Num texto publicado no 'site' oficial da Cinemateca Portuguesa, Augusto M. Seabra é recordado como "um dos críticos mais ativos na divulgação [em Portugal] dos cinemas das várias regiões da Ásia, incluindo China continental, Japão, Hong Kong, Taiwan, Filipinas ou Índia, e mais tarde também do Irão (tendo sido, certamente, dos primeiros a chamar a atenção para Abbas Kiarostami)".
"Como crítico de cinema foi sempre alguém interessado em conciliar a atenção à vertente popular desta arte, o legado das épocas clássicas (em 1982, por exemplo, chamou ao 'E.T.' de Steven Spielberg, em texto no Expresso aquando da estreia mundial do filme em Cannes, 'O Filme do Nosso Deslumbramento') com a descoberta e defesa das cinematografias ditas 'periféricas', fora do eixo Europa/América", lê-se no texto.
Augusto M. Seabra morreu na madrugada de hoje, em Lisboa, aos 69 anos, vítima de várias complicações prolongadas de saúde, disse à agência Lusa fonte próxima da família.
Nascido a 09 de agosto de 1955, Augusto Manuel Seabra, formado em Sociologia, dedicou-se à crítica de música a partir de 1977 e também no cinema, tendo desenvolvido atividade em vários periódicos, nos quais foi colunista, além de se dedicar à programação.
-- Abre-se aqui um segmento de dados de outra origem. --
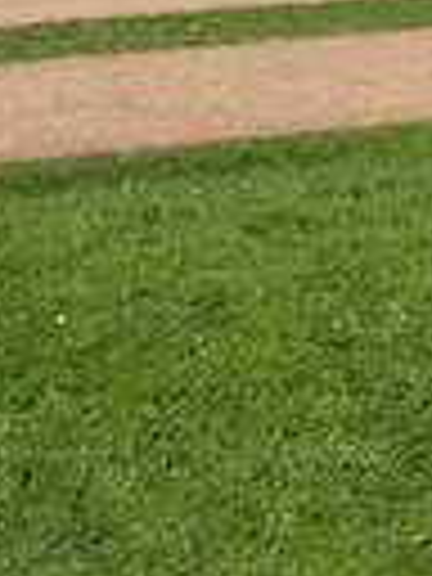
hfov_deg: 10.1
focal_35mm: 142
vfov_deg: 13.9
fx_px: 2363
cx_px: 634
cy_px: 158
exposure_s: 1/640
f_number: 4.4
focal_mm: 6.3
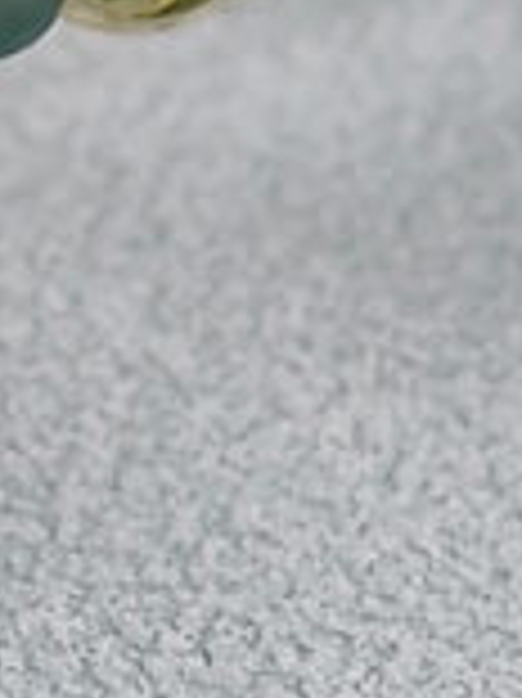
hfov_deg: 2.3
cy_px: -1024
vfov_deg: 3.1
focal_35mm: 634
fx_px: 12765
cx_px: -932
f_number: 2.67
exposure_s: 1/160
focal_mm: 22.48
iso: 125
Nas críticas que escrevia, Augusto M. Seabra "foi para além do horizonte mais habitual desta prática".
"Com frequência, os seus textos ultrapassaram em muito o domínio estrito da análise de obras ou espetáculos, transformando-se em reflexões continuadas sobre o papel das instituições e da política cultural no nosso país. A esse outro nível, a sua intervenção foi mais uma vez feita de conhecimento, memória, ponto de vista, e, o que não é nada despiciendo, raro espírito de independência, nunca poupando a priori quaisquer entidades, grupos ou instituições - disso não se excluindo a Cinemateca", refere aquela instituição.
Enquanto crítico de cinema, e de música, "com intervenção em variadíssimas outras áreas", Augusto M. Seabra "deixou marca indelével no espaço da crítica das artes em Portugal ao longo do último meio século", considera a Cinemateca Portuguesa.
Em 2021, Augusto M. Seabra doou o acervo pessoal, entre livros, discos, DVD, periódicos, e outros documentos, a sete entidades públicas, uma das quais a Cinemateca Portuguesa, que recebeu "a sua vasta Biblioteca e Mediateca de Cinema".
Nesse ano, Augusto M. Seabra foi homenageado por aquela instituição, onde era "presença regular", "com uma carta branca que espelhava a abrangência do seu conhecimento, que deixou de parte títulos óbvios optando por um conjunto de títulos dos mais variados registos e origens geográficas".
Augusto M. Seabra escreveu com regularidade desde o final dos anos 1970 para jornais como A Luta e o semanário Expresso, tendo ainda participado como júri de vários festivais internacionais de cinema, nomeadamente de Cannes e de San Sebastian, de Turim, Salónica e Taipé.
Foi programador do festival DocLisboa e consultor do Script Fund, do antigo programa Media da União Europeia.
Com José Nascimento, Augusto M. Seabra assinou o documentário "Manoel de Oliveira: 50 Anos de Carreira", abordagem pioneira do trabalho do cineasta, datada de 1981.
No exercício da crítica, em anos recentes, Augusto M. Seabra chegou a ser processado em tribunal e absolvido em 2007, por ter chamado "energúmeno" a Rui Rio, então presidente da câmara do Porto, devido a uma polémica em torno da Casa da Música.
Em 2016, o então ministro da Cultura João Soares prometeu-lhe "salutares bofetadas" - a Augusto M. Seabra e também a Vasco Pulido Valente - por artigos de opinião com críticas à linha de ação política da cultura. João Soares apresentaria a demissão do cargo dias depois da polémica.